#### [Brief]
With pictures removed, output every record below exactly as written.

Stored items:
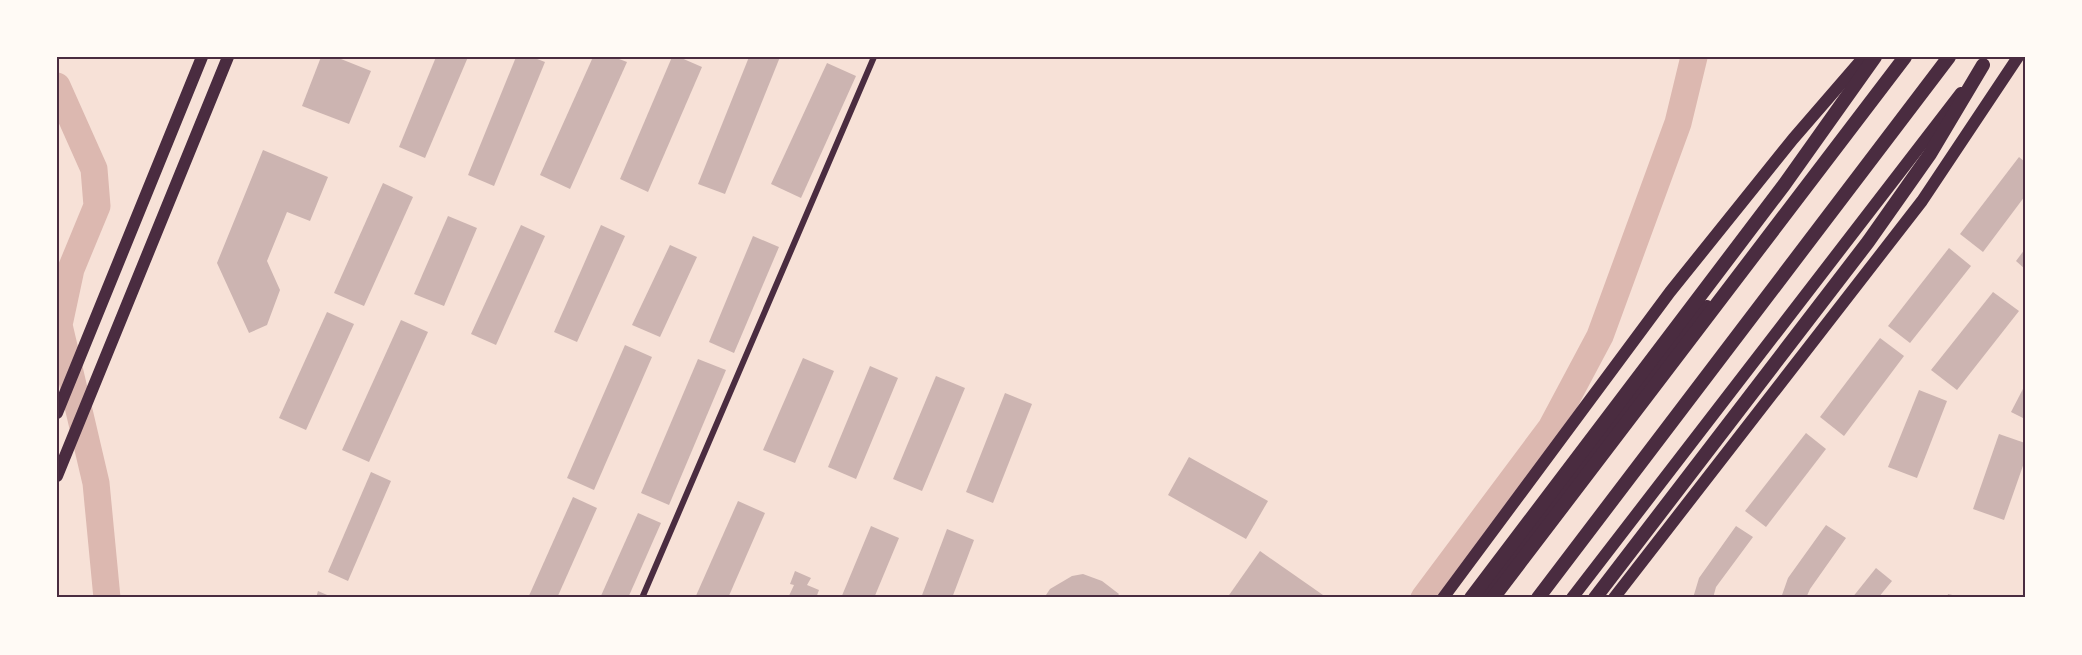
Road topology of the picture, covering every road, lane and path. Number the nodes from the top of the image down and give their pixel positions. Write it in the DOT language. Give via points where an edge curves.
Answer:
graph roads {
  1 [pos="202,57"];
  2 [pos="228,57"];
  3 [pos="874,57"];
  4 [pos="1864,57"];
  5 [pos="1875,57"];
  6 [pos="1897,57"];
  7 [pos="1905,57"];
  8 [pos="1949,57"];
  9 [pos="2018,57"];
  10 [pos="1986,61"];
  11 [pos="57,413"];
  12 [pos="57,476"];
  13 [pos="642,598"];
  14 [pos="1443,598"];
  15 [pos="1471,598"];
  16 [pos="1484,598"];
  17 [pos="1493,598"];
  18 [pos="1538,598"];
  19 [pos="1572,598"];
  20 [pos="1595,598"];
  21 [pos="1614,598"];
  1 -- 11 [label="main road"];
  2 -- 12 [label="main road"];
  3 -- 13 [label="street"];
  4 -- 14 [label="main road" via="1670,292"];
  5 -- 15 [label="highway" via="1784,185"];
  6 -- 16 [label="main road"];
  7 -- 17 [label="highway"];
  8 -- 18 [label="highway"];
  9 -- 21 [label="main road" via="1922,201"];
  10 -- 19 [label="main road"];
  10 -- 20 [label="highway" via="1930,154 1868,242"];
}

#### [The answer]
Road topology of the picture, covering every road, lane and path. Number the nodes from the top of the image down and give their pixel positions. Write it in the DOT language. Give via points where an edge curves.
Answer:
graph roads {
  1 [pos="202,57"];
  2 [pos="228,57"];
  3 [pos="874,57"];
  4 [pos="1864,57"];
  5 [pos="1875,57"];
  6 [pos="1897,57"];
  7 [pos="1905,57"];
  8 [pos="1949,57"];
  9 [pos="2018,57"];
  10 [pos="1986,61"];
  11 [pos="57,413"];
  12 [pos="57,476"];
  13 [pos="642,598"];
  14 [pos="1443,598"];
  15 [pos="1471,598"];
  16 [pos="1484,598"];
  17 [pos="1493,598"];
  18 [pos="1538,598"];
  19 [pos="1572,598"];
  20 [pos="1595,598"];
  21 [pos="1614,598"];
  1 -- 11 [label="main road"];
  2 -- 12 [label="main road"];
  3 -- 13 [label="street"];
  4 -- 14 [label="main road" via="1670,292"];
  5 -- 15 [label="highway" via="1784,185"];
  6 -- 16 [label="main road"];
  7 -- 17 [label="highway"];
  8 -- 18 [label="highway"];
  9 -- 21 [label="main road" via="1922,201"];
  10 -- 19 [label="main road"];
  10 -- 20 [label="highway" via="1930,154 1868,242"];
}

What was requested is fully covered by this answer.